The cameras are currently being tested by police in Antwerp, but more general use would require an amendment to the law, Vias said.
Every year about 30 deaths and 2,500 injuries are caused in rod accidents caused by motorists using their mobile phones while driving, and without using any hands-free function. In addition, police write about 100,000 tickets for drivers not involved in an accident.
But tackling the problem involves catching motorists in the act, which happens more by chance than by design. The slim chance of ever being caught means the law has little effect.
For the last few week, Vias has been running a test on roads in Antwerp to detect phone use automatically. The system takes several photographs of a passing car – one through the windscreen and driver’s window and one of the number plate.

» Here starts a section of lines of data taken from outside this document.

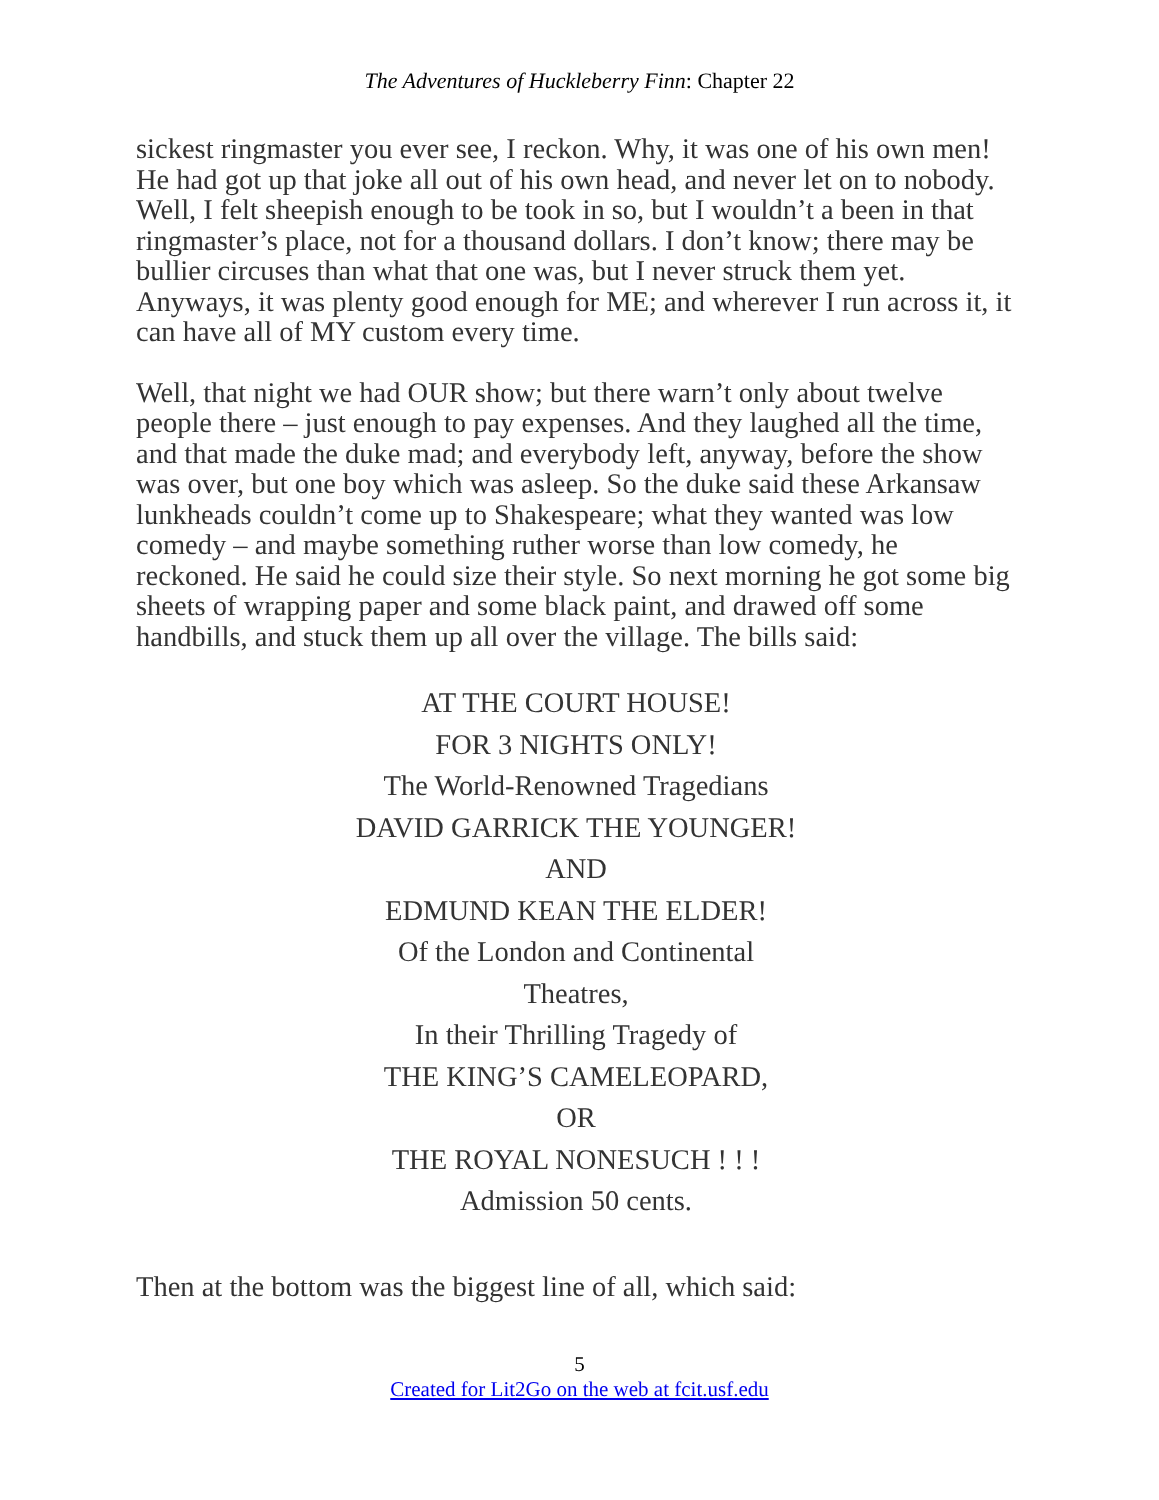The Adventures of Huckleberry Finn: Chapter 22
sickest ringmaster you ever see, I reckon. Why, it was one of his own men! He had got up that joke all out of his own head, and never let on to nobody. Well, I felt sheepish enough to be took in so, but I wouldn’t a been in that ringmaster’s place, not for a thousand dollars. I don’t know; there may be bullier circuses than what that one was, but I never struck them yet. Anyways, it was plenty good enough for ME; and wherever I run across it, it can have all of MY custom every time.
Well, that night we had OUR show; but there warn’t only about twelve people there – just enough to pay expenses. And they laughed all the time, and that made the duke mad; and everybody left, anyway, before the show was over, but one boy which was asleep. So the duke said these Arkansaw lunkheads couldn’t come up to Shakespeare; what they wanted was low comedy – and maybe something ruther worse than low comedy, he reckoned. He said he could size their style. So next morning he got some big sheets of wrapping paper and some black paint, and drawed off some handbills, and stuck them up all over the village. The bills said:
AT THE COURT HOUSE!
FOR 3 NIGHTS ONLY!
The World-Renowned Tragedians
DAVID GARRICK THE YOUNGER!
AND
EDMUND KEAN THE ELDER!
Of the London and Continental
Theatres,
In their Thrilling Tragedy of
THE KING’S CAMELEOPARD,
OR
THE ROYAL NONESUCH ! ! !
Admission 50 cents.
Then at the bottom was the biggest line of all, which said:
5
Created for Lit2Go on the web at fcit.usf.edu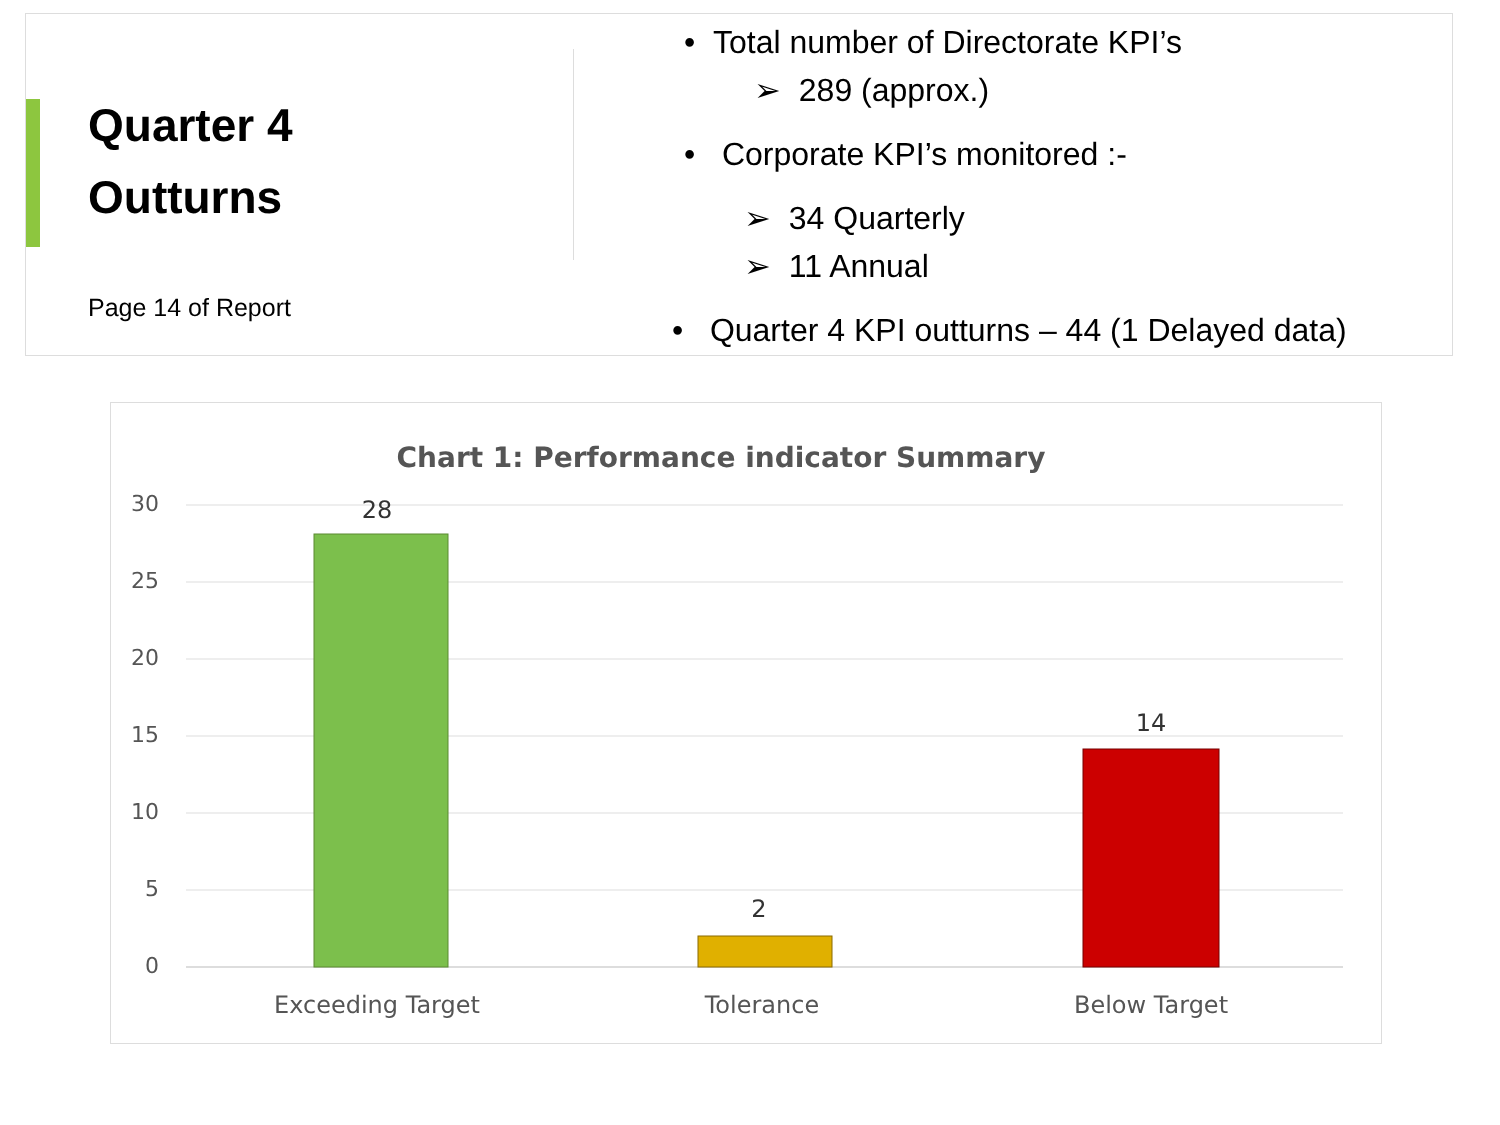Quarter 4
Outturns
Page 14 of Report
• Total number of Directorate KPI’s
➢ 289 (approx.)
• Corporate KPI’s monitored :-
➢ 34 Quarterly
➢ 11 Annual
• Quarter 4 KPI outturns – 44 (1 Delayed data)
Chart 1: Performance indicator Summary
30
25
20
15
10
5
0
28
2
14
Exceeding Target
Tolerance
Below Target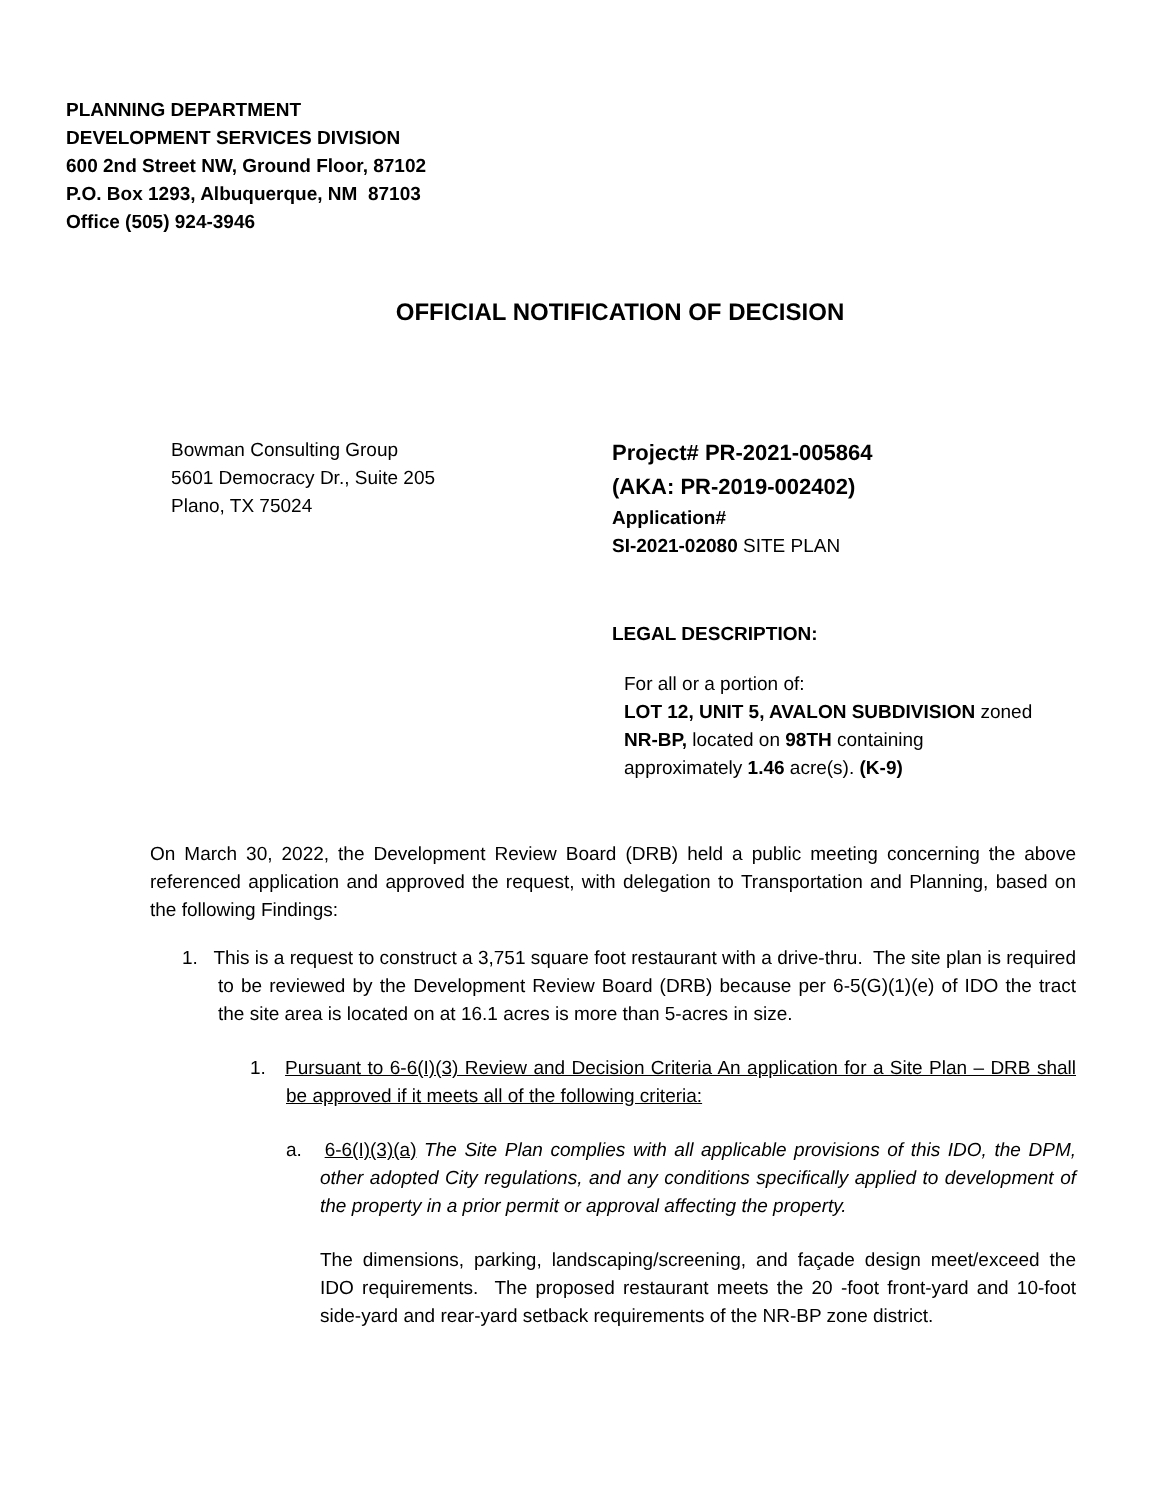PLANNING DEPARTMENT
DEVELOPMENT SERVICES DIVISION
600 2nd Street NW, Ground Floor, 87102
P.O. Box 1293, Albuquerque, NM 87103
Office (505) 924-3946
OFFICIAL NOTIFICATION OF DECISION
Bowman Consulting Group
5601 Democracy Dr., Suite 205
Plano, TX 75024
Project# PR-2021-005864
(AKA: PR-2019-002402)
Application#
SI-2021-02080 SITE PLAN
LEGAL DESCRIPTION:
For all or a portion of:
LOT 12, UNIT 5, AVALON SUBDIVISION zoned NR-BP, located on 98TH containing approximately 1.46 acre(s). (K-9)
On March 30, 2022, the Development Review Board (DRB) held a public meeting concerning the above referenced application and approved the request, with delegation to Transportation and Planning, based on the following Findings:
1. This is a request to construct a 3,751 square foot restaurant with a drive-thru. The site plan is required to be reviewed by the Development Review Board (DRB) because per 6-5(G)(1)(e) of IDO the tract the site area is located on at 16.1 acres is more than 5-acres in size.
1. Pursuant to 6-6(I)(3) Review and Decision Criteria An application for a Site Plan – DRB shall be approved if it meets all of the following criteria:
a. 6-6(I)(3)(a) The Site Plan complies with all applicable provisions of this IDO, the DPM, other adopted City regulations, and any conditions specifically applied to development of the property in a prior permit or approval affecting the property.
The dimensions, parking, landscaping/screening, and façade design meet/exceed the IDO requirements. The proposed restaurant meets the 20 -foot front-yard and 10-foot side-yard and rear-yard setback requirements of the NR-BP zone district.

The system is equipped with AI which selects those photos where the driver appears to be holding a phone, discarding the others. Human officers then go over the photos selected by the computer to decide if there is evidence of an offence.
“During the test, the system turned out to be very accurate,” Vias said. “If minor legislative changes are made, the system could also be used in Belgium.”
The legislative amendment would be required because the law at present states that it is an offence to use a telephone in the hand while driving. But there are other devices that could be used other than a mobile phone – a tablet for example.
On the matter of privacy, the institute explains that only police have access to the information collected by the system.
“The system immediately erases all images of drivers who are not using their mobile phone. All faces of the passengers are also immediately made unrecognisable. The software ensures that the police only see the photos where the system suspects an infringement.”
The system is not yet connected to the Automatic Number Plate Recognition system (ANPR) which would make it possible to identify the vehicle of an offender immediately. That step would come if and when the system is introduced more widely.
“With this technology based on artificial intelligence, the police can better enforce dangerous behaviour in the future,” Vias said. “As a result, drivers will have to change their behaviour and many deaths and injuries can be avoided.”
At present a system for detecting GSM users is operating in only two countries: Australia and the Netherlands.